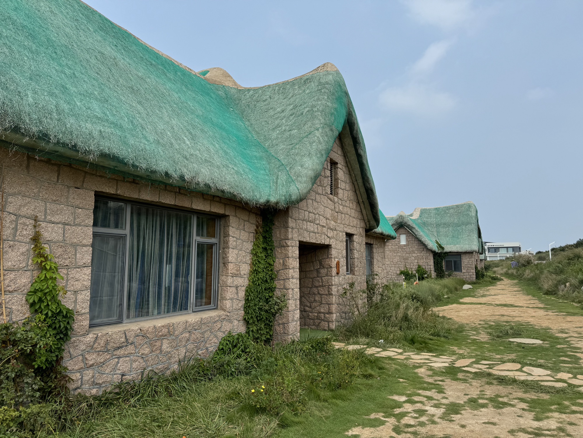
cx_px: 292
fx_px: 404
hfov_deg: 71.6
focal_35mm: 24
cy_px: 219
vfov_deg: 56.9
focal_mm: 6.76
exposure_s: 1/5814
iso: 80
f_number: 1.78
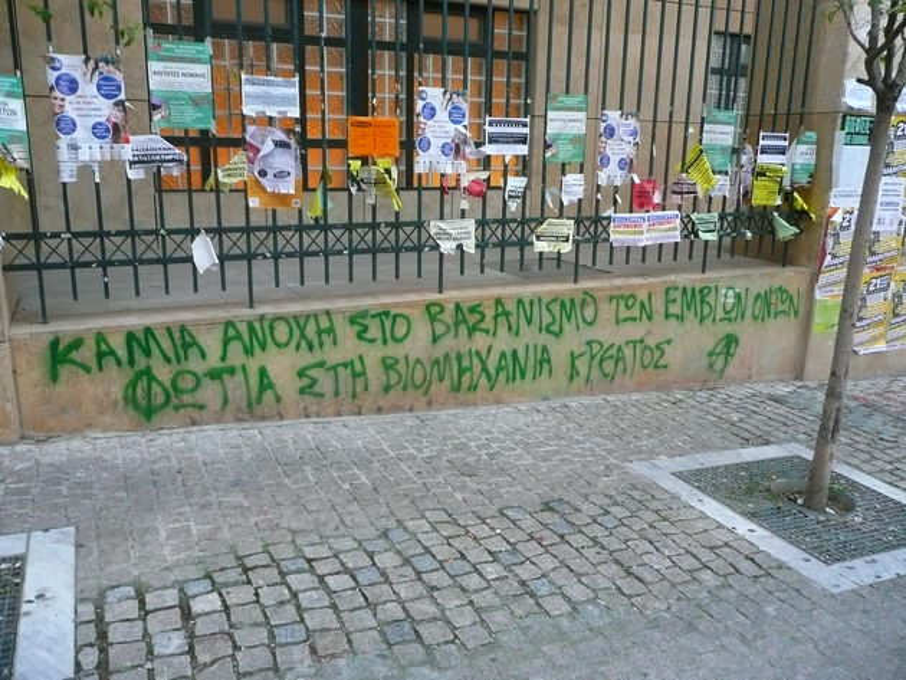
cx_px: 453
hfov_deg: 63.4
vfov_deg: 49.8
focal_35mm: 28
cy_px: 340
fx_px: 733
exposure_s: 1/25
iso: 400
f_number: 3.3
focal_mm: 4.6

========

▶ **Directions**
Return every entry from the listing above exactly as it stands, leaving out any picture.

▶ **Exercise answer**
cx_px: 292
fx_px: 404
hfov_deg: 71.6
focal_35mm: 24
cy_px: 219
vfov_deg: 56.9
focal_mm: 6.76
exposure_s: 1/5814
iso: 80
f_number: 1.78
cx_px: 453
hfov_deg: 63.4
vfov_deg: 49.8
focal_35mm: 28
cy_px: 340
fx_px: 733
exposure_s: 1/25
iso: 400
f_number: 3.3
focal_mm: 4.6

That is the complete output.